Bürokrasi 2.0

Şimdilerde sık kullanılır oldu: Sanayi 4.0. Yani dördüncü nesil sanayi üretimi; ürün ve süreç yeniliklerinde dördüncü dönem anlamında. Buhar teknolojisinden başlayıp, mekanik, fordist, elektrik teknolojisi kullanılan ürün ve üretim süreçlerinden, elektronik ve dijital endüstriye, oradan da yapay zekâya uzanan değişimin son aşamasına bu ad veriliyor.

Bürokrasi 2.0’ derken, Türk bürokrasisinin de sanayide olduğu gibi bir değişimin eşiğinde veya içinde bulunduğunu kastediyorum.

Saatleri Ayarlama Enstitüsü kapanalı çok oldu

Editör bir dostumun paylaştığı TRT’nin iki harika radyo oyunu zihnimi harekete geçirdi. Dostoyevski’nin Timsah‘ını okumamıştım. Haldun Taner’in radyo uyarlaması müthiş bir taşlama. Saatleri Ayarlama Enstitüsü‘nü okumamın üzerinden de epey zaman geçmişti. Tanpınar’ın güçlü eserlerinden biridir. TRT’nin seslendirmeleri ve genel olarak prodüksiyonu da harika ve kayıtlar tertemiz. Dinlemenizi tavsiye ederim.

Timsah da Saatleri Ayarlama Enstitüsü de belki konuları itibariyle değil ama edebi güçleri bakımından nevi şahsına münhasır eserler. Onlardan önce de sonra da pek çok yazar mesela Franz Kafka, Şato’da; Aziz Nesin, Yaşar Ne Yaşar Ne Yaşamaz’da; George Orwell 1984’te; Orhan Kemal, Murtaza’da ‘bürokrasinin hantallığındaki traji-komik ögeleri’ ya da ‘devlet hizmetindeki personelin ‘kraldan çok kralcılığını’ yerden yere vurmuştur.
--------------------------------------------------
**Yapılacaklar**
**a.** Bürokrasi yazısında adı geçen edebi eserler hangileri? Hepsini sıralar mısınız?
**b.** Bürokrasi yazısını son cümlesinden sonra devam ettirir misiniz?

**Kaynak alıntısı**
--------------------------------------------------
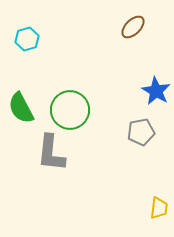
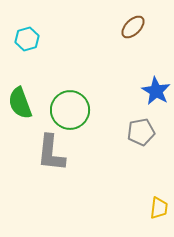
green semicircle: moved 1 px left, 5 px up; rotated 8 degrees clockwise
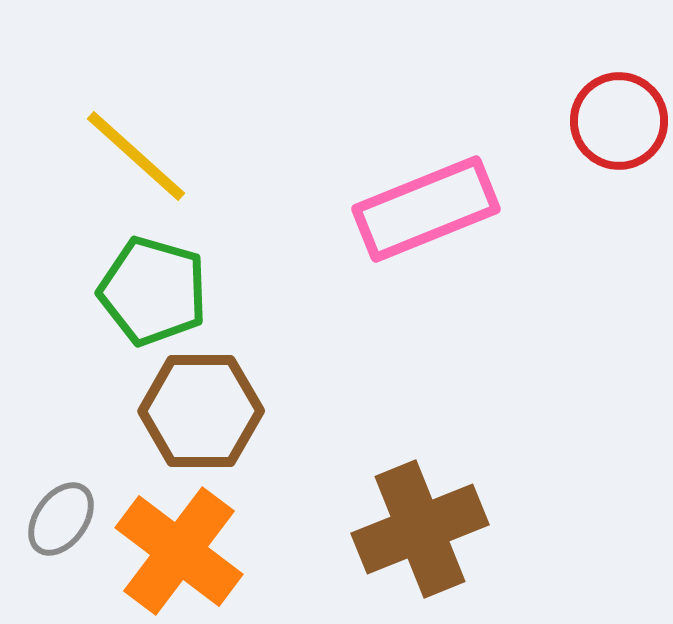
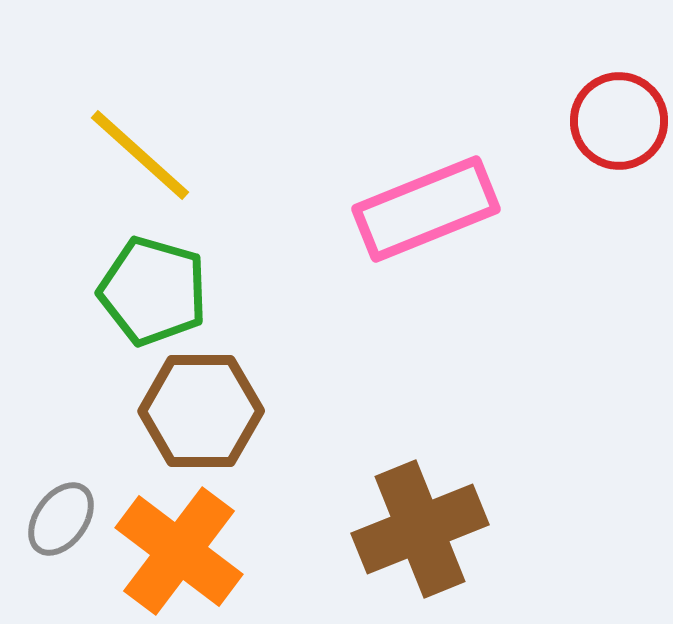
yellow line: moved 4 px right, 1 px up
--------------------------------------------------
**Çözülen problemler**
**a.** Timsah, Saatleri Ayarlama Enstitüsü, Şato, Yaşar Ne Yaşar Ne Yaşamaz, 1984, Murtaza

**b.**
Ne ki zaman değişti. Bürokrasinin problemleri artık geçen yüzyılda görülenlerden çok farklı… Örneğin bugünün Türkiye’sinde bürokrasiyi düşünürken şahsen aklımı kurcalayan ilk öge hantallık değil, daha çok değişimdir. Yani mesele bürokrasinin niteliğinin ne yöne doğru evrildiği…

Kaynaktan başlayalım

Bürokrasinin arz yönü insan kaynağıdır. Tanzimat’tan bu yana önce tercüme odası deneyimi ile başlayıp, İttihat ve Terakki’nin askeri bürokrasi kanadıyla devam eden, toplumun eğitim düzeyi bakımından seçkin bireylerinin istihdam edildiği, dolayısıyla az çok jakoben bir unsur.

Devlet kadroları siyasete de ‘eleman’ yetiştirirken, politikayı da ister-istemez statikleştirmekten geri durmamıştır. Bürokrasi içinde, insan kaynağı itibariyle sosyo-kültürel eliti istihdam eden hiyerarşik/formel yapıya dahil kuraldışı/informel oluşumlar giderek devleti bizatihi temsil eder hâle gelmiştir.

Büyükşehirlere göçün ve piyasa ekonomisinin etkinliği arttıkça Anadolu çocuklarının sınıf atlama rüyası tarımdan bürokrasiye değil, tarımdan ticarete ve oradan de sanayiye yöneldi. Zamanla siyasetin insan kaynağı değişmeye, politika alanı da kentin çeperindeki ticaret, zanaat ve orta ölçekli sanayiciden beslenmeye başladı. Böylece bürokrasinin insan kaynağı çeşitlendi.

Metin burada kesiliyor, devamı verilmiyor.